* **EXERCISE**
All that is needed is each line of the entries holding the word "ElderShaman", copied as it stands.

* **MATERIALS PROVIDED**
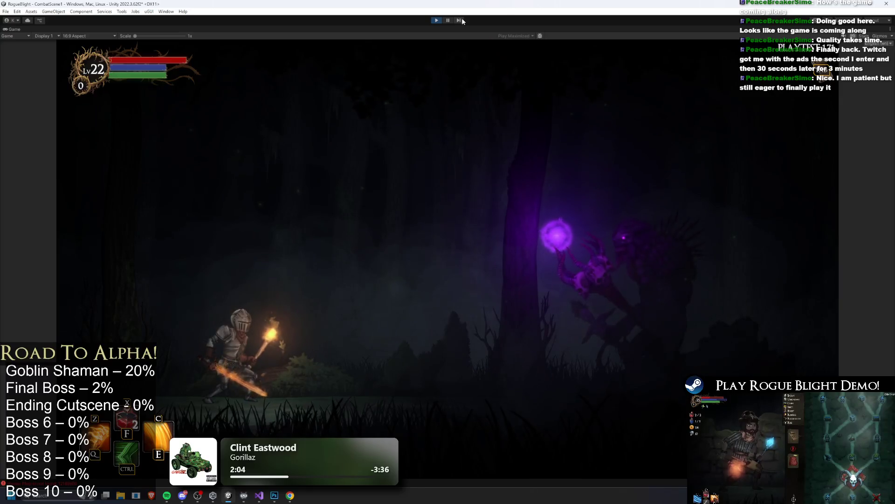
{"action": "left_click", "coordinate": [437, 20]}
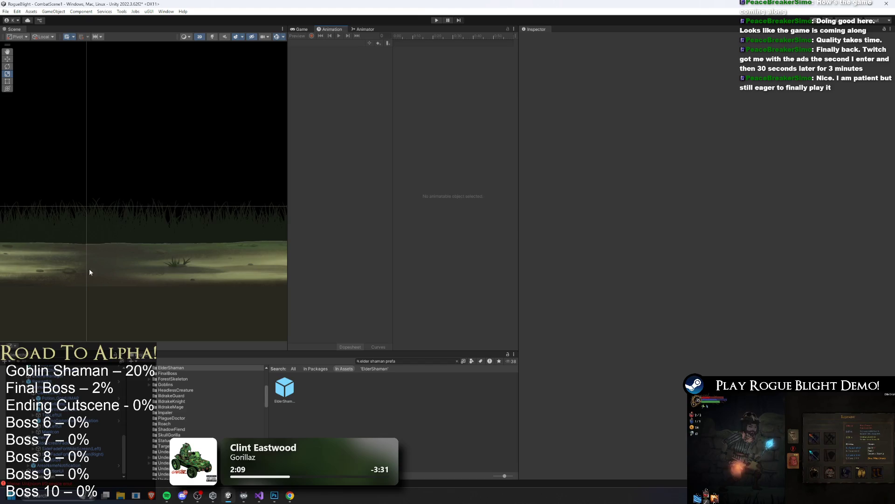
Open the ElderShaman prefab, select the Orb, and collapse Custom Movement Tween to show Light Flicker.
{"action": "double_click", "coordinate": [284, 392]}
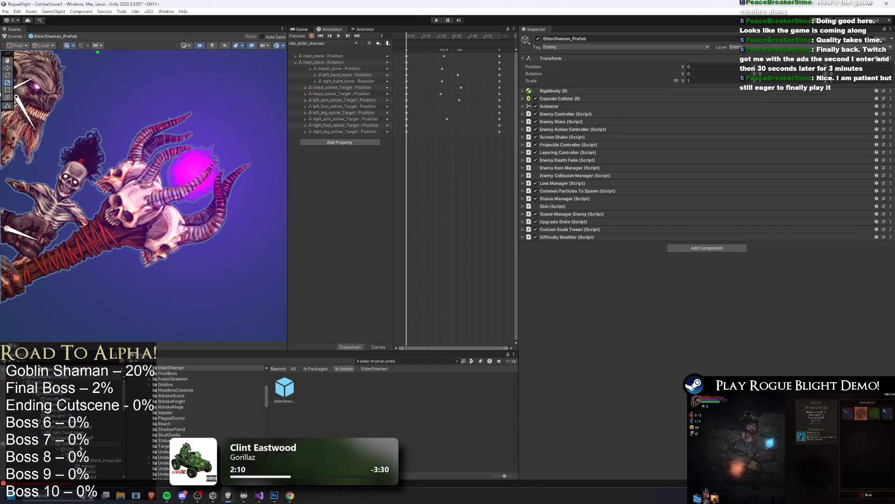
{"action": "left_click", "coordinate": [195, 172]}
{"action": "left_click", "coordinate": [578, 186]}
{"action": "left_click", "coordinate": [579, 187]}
---
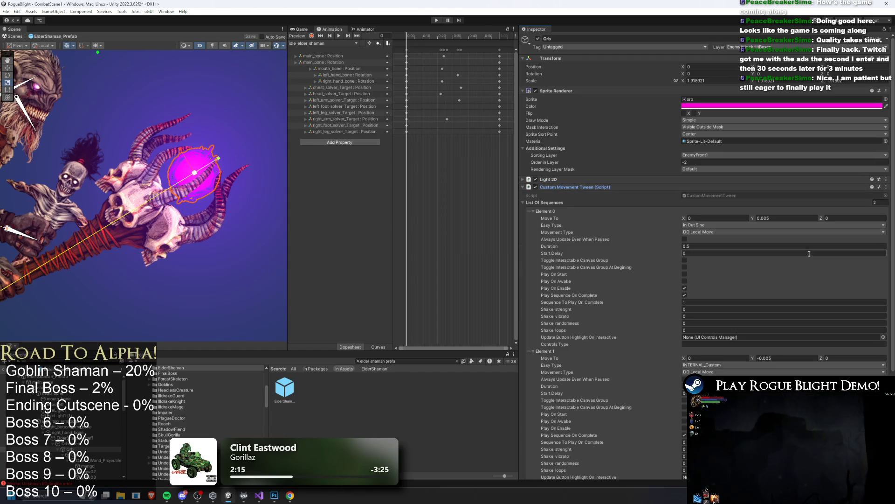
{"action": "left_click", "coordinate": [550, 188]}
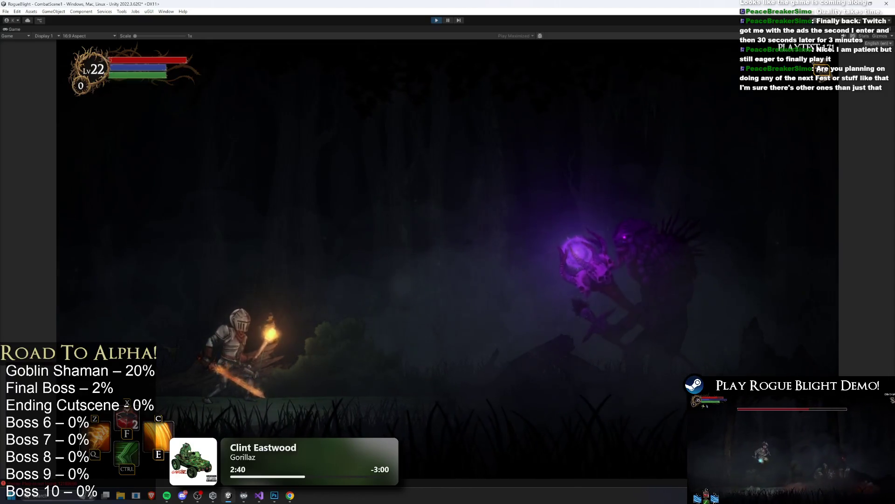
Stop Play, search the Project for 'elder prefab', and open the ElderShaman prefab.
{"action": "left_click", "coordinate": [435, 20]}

* **ANSWER BELOW**
Open the ElderShaman prefab, select the Orb, and collapse Custom Movement Tween to show Light Flicker.
Stop Play, search the Project for 'elder prefab', and open the ElderShaman prefab.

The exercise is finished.